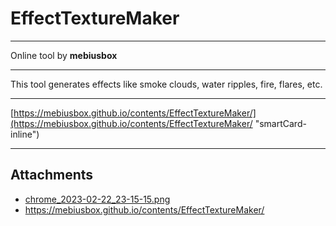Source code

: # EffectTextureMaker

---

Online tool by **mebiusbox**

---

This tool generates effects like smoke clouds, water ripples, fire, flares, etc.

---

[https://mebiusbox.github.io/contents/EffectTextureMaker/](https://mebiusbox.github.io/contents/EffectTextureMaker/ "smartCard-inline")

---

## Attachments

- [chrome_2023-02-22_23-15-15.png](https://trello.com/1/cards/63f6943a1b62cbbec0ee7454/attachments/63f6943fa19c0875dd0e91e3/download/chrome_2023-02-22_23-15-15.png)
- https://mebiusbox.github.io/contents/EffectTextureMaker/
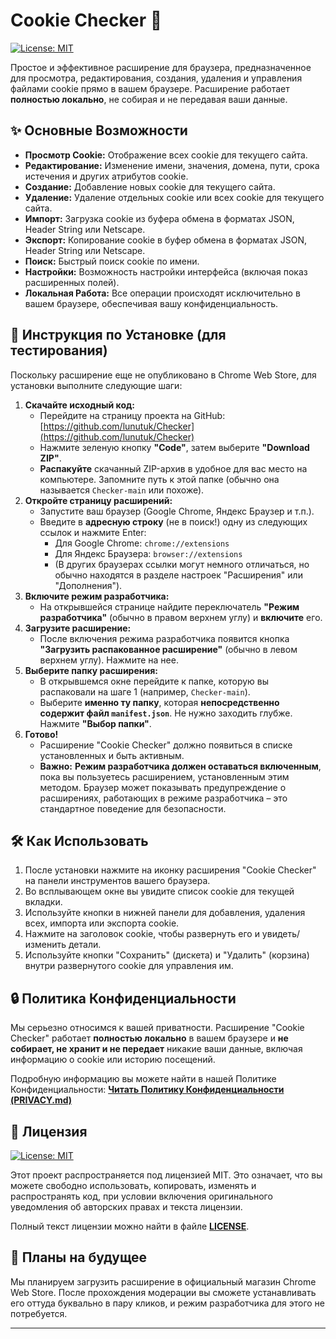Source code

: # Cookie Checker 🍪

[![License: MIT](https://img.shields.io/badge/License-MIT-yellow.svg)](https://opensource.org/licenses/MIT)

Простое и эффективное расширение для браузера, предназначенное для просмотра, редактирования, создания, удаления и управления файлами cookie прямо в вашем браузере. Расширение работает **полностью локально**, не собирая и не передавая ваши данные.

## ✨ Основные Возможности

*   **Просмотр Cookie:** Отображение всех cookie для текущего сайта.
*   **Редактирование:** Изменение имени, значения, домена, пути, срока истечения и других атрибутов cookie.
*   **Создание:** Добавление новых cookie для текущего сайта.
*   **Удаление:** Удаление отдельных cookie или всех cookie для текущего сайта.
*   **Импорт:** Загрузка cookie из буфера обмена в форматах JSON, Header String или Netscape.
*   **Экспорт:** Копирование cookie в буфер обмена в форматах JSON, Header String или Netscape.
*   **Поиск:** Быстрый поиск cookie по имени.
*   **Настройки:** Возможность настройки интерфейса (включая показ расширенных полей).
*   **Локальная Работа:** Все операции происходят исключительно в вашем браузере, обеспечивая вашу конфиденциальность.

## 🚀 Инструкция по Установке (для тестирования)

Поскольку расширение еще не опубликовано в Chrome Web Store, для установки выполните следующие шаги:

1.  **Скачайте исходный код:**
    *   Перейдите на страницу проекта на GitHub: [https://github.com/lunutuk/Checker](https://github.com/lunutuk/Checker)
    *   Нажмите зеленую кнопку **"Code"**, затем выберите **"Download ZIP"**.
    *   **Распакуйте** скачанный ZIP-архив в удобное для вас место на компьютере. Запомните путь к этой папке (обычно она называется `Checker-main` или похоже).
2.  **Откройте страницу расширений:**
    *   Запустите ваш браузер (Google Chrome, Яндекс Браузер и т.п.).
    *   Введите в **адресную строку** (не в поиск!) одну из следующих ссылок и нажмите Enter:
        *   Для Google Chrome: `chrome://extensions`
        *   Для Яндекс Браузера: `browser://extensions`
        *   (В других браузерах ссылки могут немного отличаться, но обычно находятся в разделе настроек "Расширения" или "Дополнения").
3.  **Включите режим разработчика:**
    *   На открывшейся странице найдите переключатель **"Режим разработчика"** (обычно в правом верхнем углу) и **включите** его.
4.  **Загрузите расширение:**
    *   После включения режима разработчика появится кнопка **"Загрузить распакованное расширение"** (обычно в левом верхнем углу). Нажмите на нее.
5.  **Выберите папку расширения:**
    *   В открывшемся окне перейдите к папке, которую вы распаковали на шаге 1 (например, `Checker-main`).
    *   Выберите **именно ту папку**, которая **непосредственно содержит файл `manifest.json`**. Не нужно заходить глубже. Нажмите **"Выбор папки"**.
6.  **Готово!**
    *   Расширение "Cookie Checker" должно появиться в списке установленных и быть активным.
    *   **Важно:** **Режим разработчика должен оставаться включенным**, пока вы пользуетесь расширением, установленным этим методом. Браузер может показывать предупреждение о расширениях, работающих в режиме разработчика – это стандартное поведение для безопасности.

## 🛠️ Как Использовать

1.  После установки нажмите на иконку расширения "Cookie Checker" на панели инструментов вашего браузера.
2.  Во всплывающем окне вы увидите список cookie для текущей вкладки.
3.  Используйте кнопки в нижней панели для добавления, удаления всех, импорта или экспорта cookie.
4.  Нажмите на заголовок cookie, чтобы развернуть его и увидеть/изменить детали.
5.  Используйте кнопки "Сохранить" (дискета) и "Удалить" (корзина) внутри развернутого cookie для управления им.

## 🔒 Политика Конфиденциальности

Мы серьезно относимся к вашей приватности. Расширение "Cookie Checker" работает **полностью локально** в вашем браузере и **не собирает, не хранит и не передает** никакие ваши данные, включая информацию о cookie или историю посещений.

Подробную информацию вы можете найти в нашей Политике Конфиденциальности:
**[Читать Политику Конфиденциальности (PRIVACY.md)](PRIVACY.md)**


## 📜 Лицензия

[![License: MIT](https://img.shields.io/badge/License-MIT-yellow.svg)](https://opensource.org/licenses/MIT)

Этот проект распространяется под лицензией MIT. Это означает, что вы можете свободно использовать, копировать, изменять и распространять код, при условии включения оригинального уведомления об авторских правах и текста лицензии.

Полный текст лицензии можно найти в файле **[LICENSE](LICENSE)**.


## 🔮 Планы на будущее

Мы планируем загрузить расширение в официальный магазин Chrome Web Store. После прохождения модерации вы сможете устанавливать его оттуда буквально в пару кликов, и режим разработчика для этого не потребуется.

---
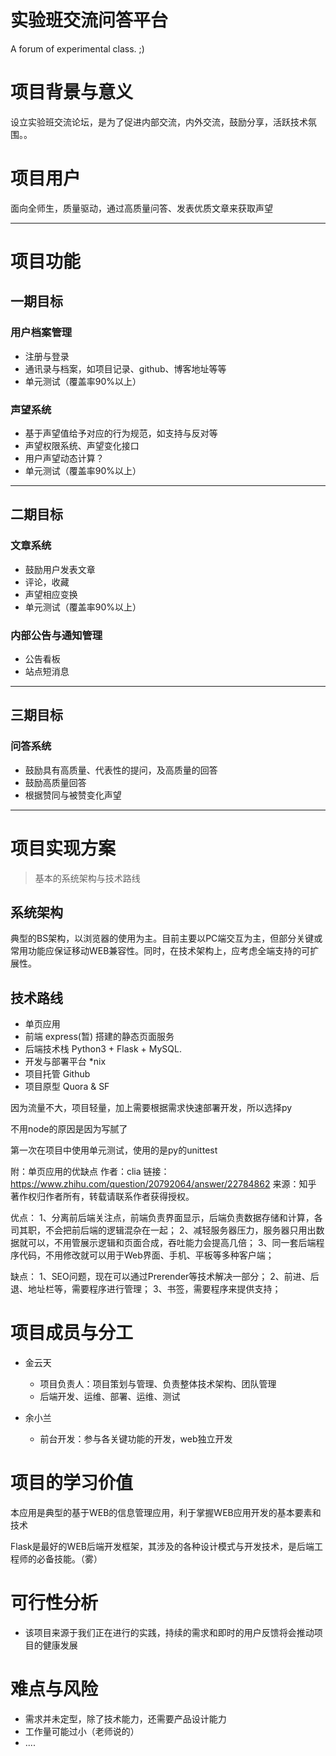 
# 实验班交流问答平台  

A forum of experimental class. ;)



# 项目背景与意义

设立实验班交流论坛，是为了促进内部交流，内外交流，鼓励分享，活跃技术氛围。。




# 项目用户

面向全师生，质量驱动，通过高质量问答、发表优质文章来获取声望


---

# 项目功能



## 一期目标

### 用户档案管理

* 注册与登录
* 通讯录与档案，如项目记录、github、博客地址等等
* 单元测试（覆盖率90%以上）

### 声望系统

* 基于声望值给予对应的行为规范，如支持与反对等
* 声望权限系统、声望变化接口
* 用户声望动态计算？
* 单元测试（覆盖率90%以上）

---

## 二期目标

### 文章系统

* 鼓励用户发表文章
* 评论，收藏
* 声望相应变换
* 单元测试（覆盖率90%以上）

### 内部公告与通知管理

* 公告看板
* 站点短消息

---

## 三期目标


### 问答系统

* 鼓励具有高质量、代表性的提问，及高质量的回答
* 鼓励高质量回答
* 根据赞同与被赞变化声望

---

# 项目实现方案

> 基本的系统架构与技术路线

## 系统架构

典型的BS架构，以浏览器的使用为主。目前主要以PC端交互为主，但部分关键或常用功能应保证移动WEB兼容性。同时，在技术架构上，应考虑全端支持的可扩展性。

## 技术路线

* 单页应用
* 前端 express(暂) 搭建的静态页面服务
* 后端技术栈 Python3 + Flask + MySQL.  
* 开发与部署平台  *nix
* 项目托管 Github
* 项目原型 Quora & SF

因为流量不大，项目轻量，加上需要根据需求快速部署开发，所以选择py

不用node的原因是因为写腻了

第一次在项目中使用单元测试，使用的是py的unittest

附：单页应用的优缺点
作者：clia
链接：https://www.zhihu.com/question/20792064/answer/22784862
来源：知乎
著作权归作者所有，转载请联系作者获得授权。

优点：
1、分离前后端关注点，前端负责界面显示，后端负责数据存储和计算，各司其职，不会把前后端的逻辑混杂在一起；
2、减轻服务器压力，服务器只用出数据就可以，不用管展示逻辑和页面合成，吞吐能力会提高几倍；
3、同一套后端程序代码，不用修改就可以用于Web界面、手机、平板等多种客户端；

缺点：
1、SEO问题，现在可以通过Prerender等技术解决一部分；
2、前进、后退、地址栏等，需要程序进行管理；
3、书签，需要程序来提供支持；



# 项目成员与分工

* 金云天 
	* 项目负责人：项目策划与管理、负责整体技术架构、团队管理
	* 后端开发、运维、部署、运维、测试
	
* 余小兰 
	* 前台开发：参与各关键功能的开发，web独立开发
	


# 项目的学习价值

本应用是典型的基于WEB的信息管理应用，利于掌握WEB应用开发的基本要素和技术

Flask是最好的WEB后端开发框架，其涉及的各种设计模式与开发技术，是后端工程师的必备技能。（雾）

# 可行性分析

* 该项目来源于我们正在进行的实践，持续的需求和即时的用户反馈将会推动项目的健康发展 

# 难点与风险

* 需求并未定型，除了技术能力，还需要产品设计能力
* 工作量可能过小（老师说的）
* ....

......

→ ABOUT THIS TASK
Copy only what lies between the start of the listing above and the line containing "или всех cookie для текущего сайта.", inclusive of both ends, exactly as written, and drop the pictures.

→ RESPONSE TO THE TASK
Source code

: # EffectTextureMaker

---

Online tool by **mebiusbox**

---

This tool generates effects like smoke clouds, water ripples, fire, flares, etc.

---

[https://mebiusbox.github.io/contents/EffectTextureMaker/](https://mebiusbox.github.io/contents/EffectTextureMaker/ "smartCard-inline")

---

## Attachments

- [chrome_2023-02-22_23-15-15.png](https://trello.com/1/cards/63f6943a1b62cbbec0ee7454/attachments/63f6943fa19c0875dd0e91e3/download/chrome_2023-02-22_23-15-15.png)
- https://mebiusbox.github.io/contents/EffectTextureMaker/
Source code

: # Cookie Checker 🍪

[![License: MIT](https://img.shields.io/badge/License-MIT-yellow.svg)](https://opensource.org/licenses/MIT)

Простое и эффективное расширение для браузера, предназначенное для просмотра, редактирования, создания, удаления и управления файлами cookie прямо в вашем браузере. Расширение работает **полностью локально**, не собирая и не передавая ваши данные.

## ✨ Основные Возможности

*   **Просмотр Cookie:** Отображение всех cookie для текущего сайта.
*   **Редактирование:** Изменение имени, значения, домена, пути, срока истечения и других атрибутов cookie.
*   **Создание:** Добавление новых cookie для текущего сайта.
*   **Удаление:** Удаление отдельных cookie или всех cookie для текущего сайта.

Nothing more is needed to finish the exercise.